* Instructions for the task
The copy you give must match the listing below exactly and contain no pictures.

* Information provided

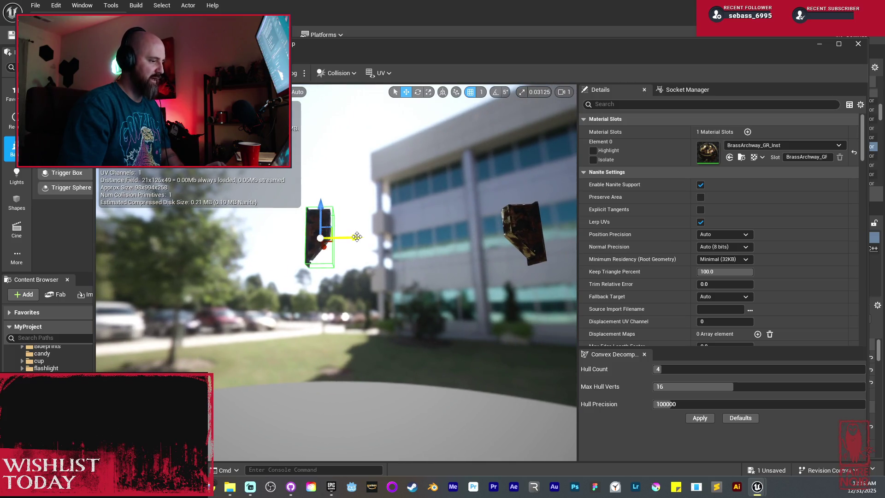
pyautogui.moveTo(445, 237); pyautogui.dragTo(542, 235)
pyautogui.moveTo(371, 235); pyautogui.dragTo(429, 228)
# - Save the mesh collision changes, close the mesh editor, and reopen the archway mesh
pyautogui.press('ctrl+s')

* Solution for this exercise
pyautogui.moveTo(445, 237); pyautogui.dragTo(542, 235)
pyautogui.moveTo(371, 235); pyautogui.dragTo(429, 228)
# - Save the mesh collision changes, close the mesh editor, and reopen the archway mesh
pyautogui.press('ctrl+s')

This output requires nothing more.